News of his illness was exacerbated by none other than neighbor Martha Stewart. In early June, she published pictures of Paul on her Web site from a party she hosted. He looked gaunt but nevertheless flashing his trademark smile.

"He’s a fighter," Hotchner told me back then. "And he’s going to keep fighting."

Hotchner was right: Newman fought to the end.

I told you that in Botswana, the Newman name is known not for being a movie star. It’s known for his famous Hole in the Wall Gang camps. The camps go to Africa every summer to run programs for impoverished and ill children. It’s the same program they run in dozens of similar camps all over the United States.

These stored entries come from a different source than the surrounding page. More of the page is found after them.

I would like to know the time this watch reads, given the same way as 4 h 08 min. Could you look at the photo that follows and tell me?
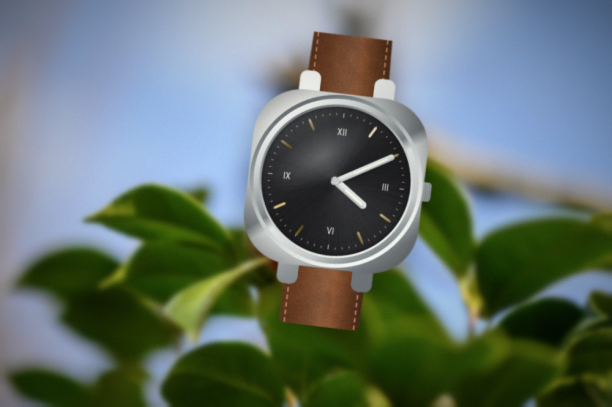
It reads 4 h 10 min
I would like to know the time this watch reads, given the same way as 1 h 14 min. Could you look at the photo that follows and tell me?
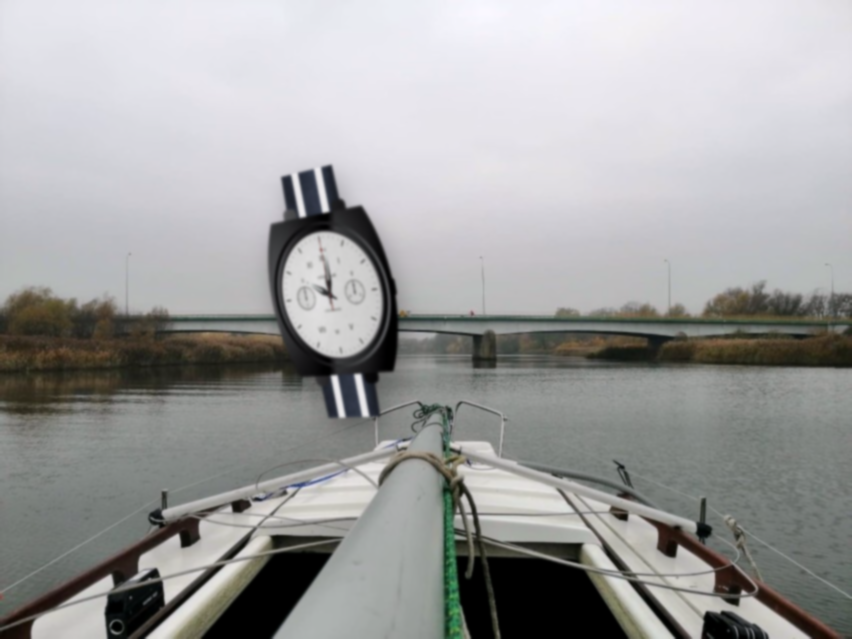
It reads 10 h 01 min
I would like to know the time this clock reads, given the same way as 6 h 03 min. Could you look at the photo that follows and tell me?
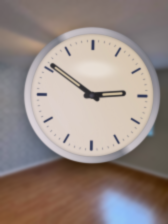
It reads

The Hole in the Wall camps are just a few of the places to receive some of the hundreds of millions of dollars Newman had raised since he got the idea to bottle salad dressing for charity.

According to Newman’s Own's federal tax filing for 2006, the actor personally gave away $8,746,500 to a variety of groups that support children, hurricane relief in the Gulf Coast, education and the arts.

Some of Newman’s recipients were well-known: He gave Rosie O’Donnell’s children's program $5,000 and even donated $25,000 to his pal Robert Redford’s Sundance Institute. But most of the donatinos were for the kinds of programs that we never hear about, the kind that simply keep people alive.

But don’t think that Newman — who received his Kennedy Center honor in 1992 and deserves a Presidential Medal of Freedom — did this because he suddenly thought he was dying. When he set up the new foundation, doctors had yet to diagnose his cancer. It was just in honor of his 80th birthday, and an acknowledgment that he wanted to make sure his charities would continue receiving his largesse.

Hotchner told me he visited with Newman a few times in recent weeks. The actor was quite frail.

"The cancer had taken a terrible toll on him," Hotchner said.

Mostly they discussed the Hole in the Wall camps.

The timing of Newman’s death is particularly hard, Hotchner said, because October is when he and Newman chose recipients for their charity.

"We did it every October. This year we’re giving away $26 million."

And that is Paul Newman’s amazing legacy.